在查看了执行计划并四处窥探之后,我认为这可能是由于Parallel Seq Scan引起的。但是,我尝试了SET max_parallel_workers_per_gather TO 4;,即使使用Parallel Seq Scan,它仍然似乎非常慢。看来I / O需要很长时间:

生产:

Limit  (cost=439013.82..439013.82 rows=1 width=834) (actual time=36739.071..36739.071 rows=0 loops=1)
   Buffers: shared hit=5176 read=430908
   I/O Timings: read=182157.859
   ->  Sort  (cost=439013.82..439013.82 rows=1 width=834) (actual time=36739.069..36739.069 rows=0 loops=1)
         Sort Key: updated_at
         Sort Method: quicksort  Memory: 25kB
         Buffers: shared hit=5176 read=430908
         I/O Timings: read=182157.859
         ->  Gather  (cost=1000.00..439013.82 rows=1 width=834) (actual time=36739.061..36744.559 rows=0 loops=1)
               Workers Planned: 4
               Workers Launched: 4
               Buffers: shared hit=5176 read=430908
               I/O Timings: read=182157.859
               ->  Parallel Seq Scan on users u0  (cost=0.00..438013.72 rows=1 width=834) (actual time=36727.506..36727.506 rows=0 loops=5)
                     Filter: (looking AND ((email)::text <> 'ready234@yahoo.com'::text) AND ((email)::text <> ALL ('{charlie_pevijom_angel@tfbnw.net,indzdugsyh_1487230198@tfbnw.net,iznngyqvfh_1484692514@tfbnw.net,android@test.com,ios@test.com,ios@banana.com,android@banana.com,justinb@banana.com,herb.perv@banana.com}'::text[])) AND ('apple_review'::text <> ALL ((meta_tags)::text[])) AND ('ready234@yahoo.com'::text <> ALL ((matches)::text[])) AND (584065 <> ALL (flagged_user_ids)))
                     Rows Removed by Filter: 116645
                     Buffers: shared hit=5176 read=430908
                     I/O Timings: read=182157.859
 Planning Time: 0.265 ms
 Execution Time: 36744.622 ms
(20 rows)

1 个答案:

答案 0 :(得分:2)

一些观察(不是您的主要问题):

  • 速度慢的服务器在表中的行数是其2.5倍,但这并不能说明速度降低了250倍。
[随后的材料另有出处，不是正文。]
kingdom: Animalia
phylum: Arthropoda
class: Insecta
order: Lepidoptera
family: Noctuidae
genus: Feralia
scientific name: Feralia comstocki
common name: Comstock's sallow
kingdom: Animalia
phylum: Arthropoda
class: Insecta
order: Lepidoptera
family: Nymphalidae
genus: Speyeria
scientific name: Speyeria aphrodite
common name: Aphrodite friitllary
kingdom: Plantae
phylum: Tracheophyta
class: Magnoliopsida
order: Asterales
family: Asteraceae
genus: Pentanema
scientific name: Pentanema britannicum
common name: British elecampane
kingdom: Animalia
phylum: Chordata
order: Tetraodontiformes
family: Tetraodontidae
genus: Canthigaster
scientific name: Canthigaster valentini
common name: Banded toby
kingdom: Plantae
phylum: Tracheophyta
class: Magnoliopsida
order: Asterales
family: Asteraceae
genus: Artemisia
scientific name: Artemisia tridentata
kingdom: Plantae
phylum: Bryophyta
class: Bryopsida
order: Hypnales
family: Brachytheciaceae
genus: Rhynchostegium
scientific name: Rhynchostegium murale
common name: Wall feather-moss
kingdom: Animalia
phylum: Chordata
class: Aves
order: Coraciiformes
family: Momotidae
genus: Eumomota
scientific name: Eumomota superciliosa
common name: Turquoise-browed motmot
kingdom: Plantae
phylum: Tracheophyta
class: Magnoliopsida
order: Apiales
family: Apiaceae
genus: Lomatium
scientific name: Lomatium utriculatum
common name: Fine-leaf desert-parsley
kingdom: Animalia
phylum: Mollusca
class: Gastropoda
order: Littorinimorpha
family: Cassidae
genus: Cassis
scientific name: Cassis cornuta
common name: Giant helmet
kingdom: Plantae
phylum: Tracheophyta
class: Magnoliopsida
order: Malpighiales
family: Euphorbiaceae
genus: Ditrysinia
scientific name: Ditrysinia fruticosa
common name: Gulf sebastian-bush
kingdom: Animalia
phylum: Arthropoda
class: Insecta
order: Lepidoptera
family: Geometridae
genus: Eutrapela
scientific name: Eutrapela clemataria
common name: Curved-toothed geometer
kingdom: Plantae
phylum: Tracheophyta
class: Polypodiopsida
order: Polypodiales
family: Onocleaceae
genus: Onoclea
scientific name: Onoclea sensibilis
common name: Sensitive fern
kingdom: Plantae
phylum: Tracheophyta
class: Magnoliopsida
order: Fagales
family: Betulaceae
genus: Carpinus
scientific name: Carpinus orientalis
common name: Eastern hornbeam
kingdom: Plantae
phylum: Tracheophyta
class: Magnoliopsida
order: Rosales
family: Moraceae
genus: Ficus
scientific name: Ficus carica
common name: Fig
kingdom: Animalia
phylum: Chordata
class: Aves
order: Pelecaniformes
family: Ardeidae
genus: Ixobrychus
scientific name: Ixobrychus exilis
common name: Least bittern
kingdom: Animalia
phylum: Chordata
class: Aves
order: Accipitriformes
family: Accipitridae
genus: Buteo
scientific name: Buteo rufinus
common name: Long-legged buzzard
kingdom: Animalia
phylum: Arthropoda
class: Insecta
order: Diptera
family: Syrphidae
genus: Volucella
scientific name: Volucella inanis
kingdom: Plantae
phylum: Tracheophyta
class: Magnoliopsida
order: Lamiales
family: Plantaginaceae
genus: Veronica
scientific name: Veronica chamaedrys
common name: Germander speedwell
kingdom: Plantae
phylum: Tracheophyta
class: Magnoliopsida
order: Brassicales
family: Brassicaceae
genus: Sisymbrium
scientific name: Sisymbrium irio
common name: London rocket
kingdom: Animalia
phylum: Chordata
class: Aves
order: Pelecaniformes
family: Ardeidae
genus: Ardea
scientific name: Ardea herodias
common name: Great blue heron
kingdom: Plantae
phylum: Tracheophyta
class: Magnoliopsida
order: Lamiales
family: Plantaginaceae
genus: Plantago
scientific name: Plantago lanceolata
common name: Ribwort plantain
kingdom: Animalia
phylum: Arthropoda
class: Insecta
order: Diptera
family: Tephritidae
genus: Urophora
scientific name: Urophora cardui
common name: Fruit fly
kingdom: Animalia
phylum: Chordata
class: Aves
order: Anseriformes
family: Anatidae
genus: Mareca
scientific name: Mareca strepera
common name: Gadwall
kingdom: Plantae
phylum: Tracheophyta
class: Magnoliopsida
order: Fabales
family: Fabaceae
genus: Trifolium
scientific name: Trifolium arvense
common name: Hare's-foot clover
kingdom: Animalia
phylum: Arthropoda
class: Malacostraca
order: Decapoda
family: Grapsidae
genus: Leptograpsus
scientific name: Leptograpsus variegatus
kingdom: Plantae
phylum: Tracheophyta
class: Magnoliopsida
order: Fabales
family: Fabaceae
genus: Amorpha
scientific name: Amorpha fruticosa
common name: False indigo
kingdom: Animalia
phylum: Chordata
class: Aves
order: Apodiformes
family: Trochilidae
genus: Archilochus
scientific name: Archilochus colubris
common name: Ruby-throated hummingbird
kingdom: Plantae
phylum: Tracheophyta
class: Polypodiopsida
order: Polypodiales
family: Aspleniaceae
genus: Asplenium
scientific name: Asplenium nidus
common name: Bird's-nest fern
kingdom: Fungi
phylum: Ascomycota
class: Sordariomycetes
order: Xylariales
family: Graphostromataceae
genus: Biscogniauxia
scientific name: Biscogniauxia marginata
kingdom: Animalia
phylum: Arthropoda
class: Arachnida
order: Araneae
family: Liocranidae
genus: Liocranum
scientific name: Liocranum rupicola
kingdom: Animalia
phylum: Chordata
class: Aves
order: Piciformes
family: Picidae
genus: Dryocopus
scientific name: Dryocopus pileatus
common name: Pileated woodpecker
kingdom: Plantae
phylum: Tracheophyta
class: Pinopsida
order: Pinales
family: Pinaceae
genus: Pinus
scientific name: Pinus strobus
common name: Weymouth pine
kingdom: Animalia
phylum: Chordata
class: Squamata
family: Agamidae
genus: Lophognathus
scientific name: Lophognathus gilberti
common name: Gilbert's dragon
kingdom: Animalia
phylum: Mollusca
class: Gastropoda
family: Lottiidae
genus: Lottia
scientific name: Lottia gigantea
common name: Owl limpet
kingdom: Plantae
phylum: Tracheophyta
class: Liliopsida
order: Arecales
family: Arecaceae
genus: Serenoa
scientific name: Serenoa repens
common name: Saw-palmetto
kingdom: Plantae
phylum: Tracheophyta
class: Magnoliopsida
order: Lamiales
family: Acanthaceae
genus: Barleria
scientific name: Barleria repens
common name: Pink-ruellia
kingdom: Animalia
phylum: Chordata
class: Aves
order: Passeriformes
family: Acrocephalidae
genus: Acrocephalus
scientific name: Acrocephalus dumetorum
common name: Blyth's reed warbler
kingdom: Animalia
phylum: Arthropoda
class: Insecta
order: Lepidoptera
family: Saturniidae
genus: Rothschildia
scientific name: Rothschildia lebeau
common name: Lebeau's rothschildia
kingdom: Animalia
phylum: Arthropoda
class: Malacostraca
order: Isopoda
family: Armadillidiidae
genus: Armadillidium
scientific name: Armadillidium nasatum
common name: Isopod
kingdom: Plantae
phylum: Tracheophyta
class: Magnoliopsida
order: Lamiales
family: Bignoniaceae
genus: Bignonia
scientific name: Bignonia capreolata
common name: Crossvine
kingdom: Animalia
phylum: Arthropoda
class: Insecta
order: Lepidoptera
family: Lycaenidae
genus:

  • 在慢速计算机上,即使表更大,也没有计划并行工作器。难道是您在慢速服务器上运行的是9.6之前的PostgreSQL版本?如果不是,则可能禁用了并行性({max_parallel_workers_per_gathermax_parallel_workers设置为0,或者某些其他相关的配置参数已更改)。但这也不能说明减速幅度为250倍。

您的实际问题如下:

  • 顺序扫描必须从速度较慢的计算机上的辅助存储中读取大多数块。 EXPLAIN (ANALYZE, BUFFERS)显示几乎所有块都已读取,并且由于您启用了track_io_timing,我们知道查询所花费的41秒中有40秒是花在I / O上的。

以下两点加剧了这一点:

  • 慢速系统上的表非常膨胀(表的6/7似乎是空的,因为表中的元组大约是七倍大)。因此,查询必须读取所需块的七倍。

    下一次您可以考虑运行VACUUM (FULL) users时,您可以承受一些停机时间并减少autovacuum_vacuum_cost_delay的设置。

  • 慢服务器上的慢I / O子系统可能是导致此问题的原因。

您的WHERE条件全部以无法利用索引的方式编写。这实际上是一个需要顺序扫描的查询。

您可以将内存用于问题(至少4GB),然后使用pg_prewarm将表加载到缓存中。或者,您可以获得非常快速的SSD存储。我认为您无法做更多的事情。